How’s about we just leave things alone. It’s been working for over 200 years because our founding fathers were much smarter than us.
Old Pal Mooch called me early this morning. I was dead asleep and dreaming of Pioneer beer batter pancakes slathered in Aunt Jemima syrup. In his usual excited state, he tells me that his band of patriots, the Hood County Plowboys drove straight through from Granbury to Washington DC, stopping to buy gas and some North Carolina jerky and pork rinds. I believe about half of his stories, so it never occurred to me that he and his bunch of armed rag-tags were serious about forcefully taking back the country before old Joe lays his hand on the “Good Book.” I will pay more attention to his wild schemes from now on.
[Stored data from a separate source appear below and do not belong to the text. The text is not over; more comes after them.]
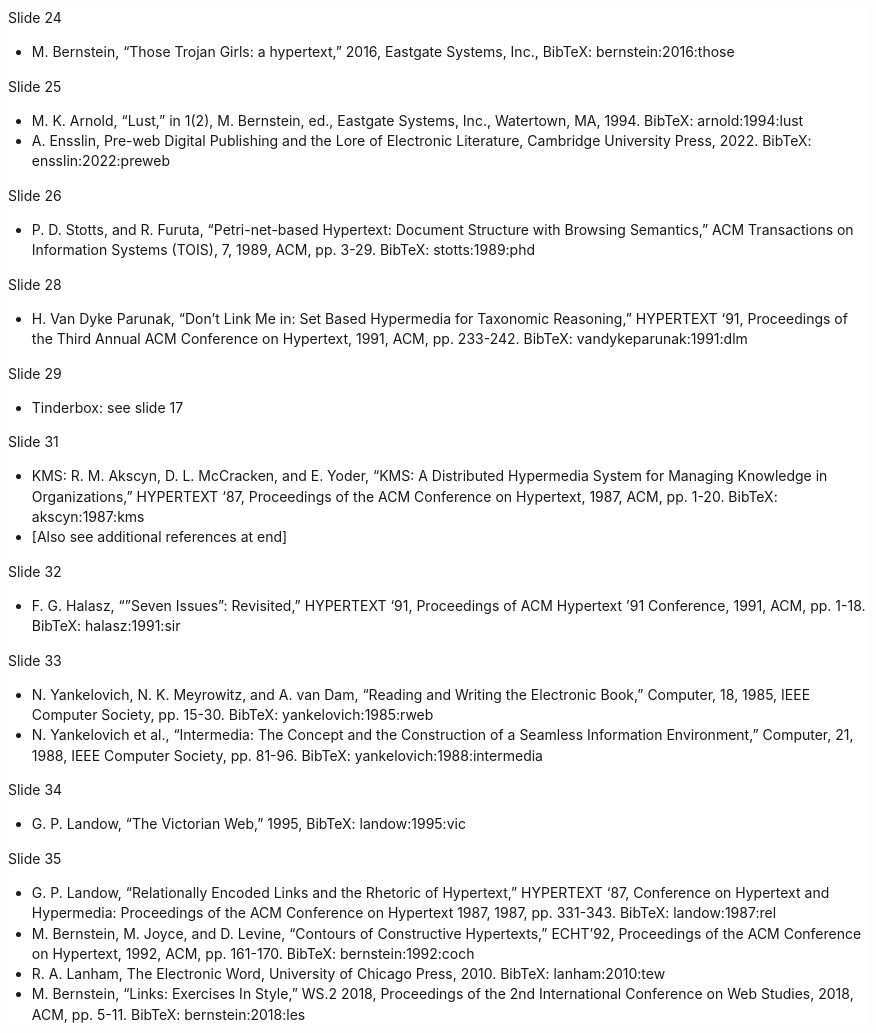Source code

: Slide 24
- M. Bernstein, “Those Trojan Girls: a hypertext,” 2016, Eastgate Systems, Inc., 
  BibTeX: bernstein:2016:those

Slide 25
- M. K. Arnold, “Lust,” in 1(2), M. Bernstein, ed., Eastgate Systems, Inc., Watertown, MA, 1994.
  BibTeX: arnold:1994:lust
- A. Ensslin, Pre-web Digital Publishing and the Lore of Electronic Literature, Cambridge University Press, 2022. 
  BibTeX: ensslin:2022:preweb

Slide 26
- P. D. Stotts, and R. Furuta, “Petri-net-based Hypertext: Document Structure with Browsing Semantics,” ACM Transactions on Information Systems (TOIS), 7, 1989, ACM, pp. 3-29. 
  BibTeX: stotts:1989:phd

Slide 28
- H. Van Dyke Parunak, “Don’t Link Me in: Set Based Hypermedia for Taxonomic Reasoning,” HYPERTEXT ‘91, Proceedings of the Third Annual ACM Conference on Hypertext, 1991, ACM, pp. 233-242. 
  BibTeX: vandykeparunak:1991:dlm

Slide 29
- Tinderbox: see slide 17

Slide 31
- KMS:
  R. M. Akscyn, D. L. McCracken, and E. Yoder, “KMS: A Distributed Hypermedia System for Managing Knowledge in Organizations,” HYPERTEXT ‘87, Proceedings of the ACM Conference on Hypertext, 1987, ACM, pp. 1-20. 
  BibTeX: akscyn:1987:kms
- [Also see additional references at end]

Slide 32
- F. G. Halasz, “”Seven Issues”: Revisited,” HYPERTEXT ‘91, Proceedings of ACM Hypertext ’91 Conference, 1991, ACM, pp. 1-18. 
  BibTeX: halasz:1991:sir

Slide 33
- N. Yankelovich, N. K. Meyrowitz, and A. van Dam, “Reading and Writing the Electronic Book,” Computer, 18, 1985, IEEE Computer Society, pp. 15-30. 
  BibTeX: yankelovich:1985:rweb
- N. Yankelovich et al., “Intermedia: The Concept and the Construction of a Seamless Information Environment,” Computer, 21, 1988, IEEE Computer Society, pp. 81-96. 
  BibTeX: yankelovich:1988:intermedia

Slide 34
- G. P. Landow, “The Victorian Web,” 1995, 
  BibTeX: landow:1995:vic

Slide 35
- G. P. Landow, “Relationally Encoded Links and the Rhetoric of Hypertext,” HYPERTEXT ‘87, Conference on Hypertext and Hypermedia: Proceedings of the ACM Conference on Hypertext 1987, 1987, pp. 331-343. 
  BibTeX: landow:1987:rel
- M. Bernstein, M. Joyce, and D. Levine, “Contours of Constructive Hypertexts,” ECHT’92, Proceedings of the ACM Conference on Hypertext, 1992, ACM, pp. 161-170. 
  BibTeX: bernstein:1992:coch
- R. A. Lanham, The Electronic Word, University of Chicago Press, 2010. 
  BibTeX: lanham:2010:tew
- M. Bernstein, “Links: Exercises In Style,” WS.2 2018, Proceedings of the 2nd International Conference on Web Studies, 2018, ACM, pp. 5-11. 
  BibTeX: bernstein:2018:les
He said that the closer they got to Washington, the more National Guard troops and armored equipment they saw. Thousands of soldiers posted along the highway, eating from food trucks and playing games on their phones. It was the scariest thing he ever saw.
Arriving in the city, they tried and failed to get to the mall, but installations of razor wire, armed troops, tanks, cruise missile installations, and claymore minefields blocked their way. A group of large and menacing soldiers told Mooch to take his raggedy-ass pop-gun carrying hillbillies back to Texas and then pointed a 50 caliber machine gun at the would-be insurrectionist. They got the message.
I asked Mooch what their plan B was and if they might be in peril. He took a moment to answer and then told me that since they couldn’t shoot anybody or get to see Old Joe, they found the nearest Waffle House. When all else fails, it’s time for a waffle.